Conformal paracontact curvature and the local flatness theorem

TL;DR

This paper introduces a new curvature tensor invariant for paracontact manifolds, establishing a local flatness theorem that characterizes when these manifolds are conformally equivalent to hyperbolic models, extending classical CR geometry results.

Contribution

It defines the pc conformal curvature invariant and proves a local flatness theorem for paracontact manifolds, paralleling the Cartan-Chern-Moser theorem in CR geometry.

Findings

Vanishing of pc conformal curvature characterizes local conformal flatness.

Explicit formula for solutions to the sub-ultrahyperbolic Yamabe equation.
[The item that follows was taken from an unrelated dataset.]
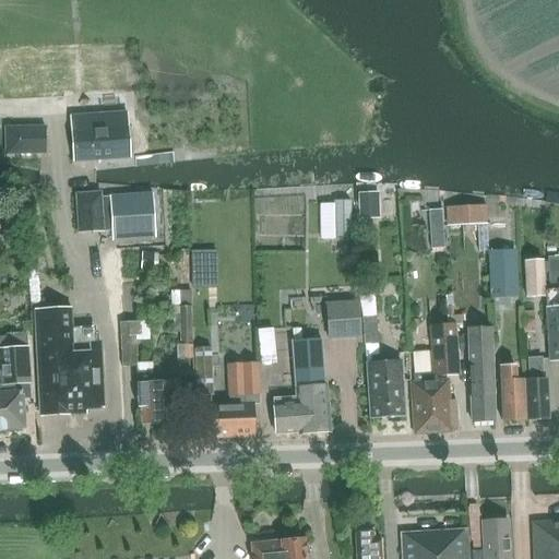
[(127,123),(71,127),(73,162),(129,158),(127,123)]
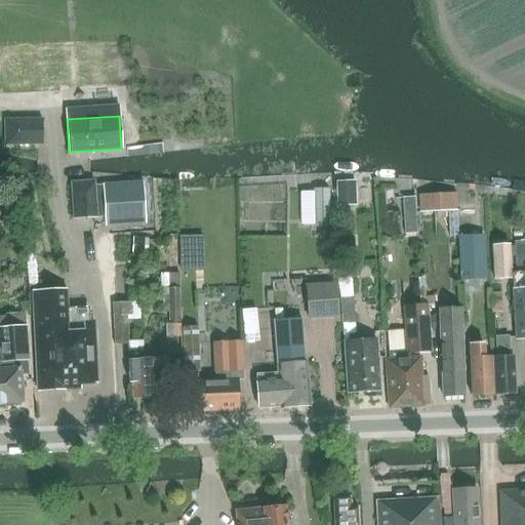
[(42,119),(5,120),(5,145),(42,145),(42,119)]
Extension of classical CR structure results to paracontact geometry.

Abstract

A curvature-type tensor invariant called para contact (pc) conformal curvature is defined on a paracontact manifold. It is shown that a paracontact manifold is locally paracontact conformal to the hyperbolic Heisenberg group or to a hyperquadric of neutral signature if and only if the pc conformal curvature vanishes. In the three dimensional case the corresponding result is achieved through employing a certain symmetric (0,2) tensor. The well known result of Cartan-Chern-Moser giving necessary and sufficient condition a CR-structure to be CR equivalent to a hyperquadric in the complex vector space is presented in-line with the paracontact case. An explicit formula for the regular part of a solution to the sub-ultrahyperbolic Yamabe equation on the hyperbolic Heisenberg group is shown.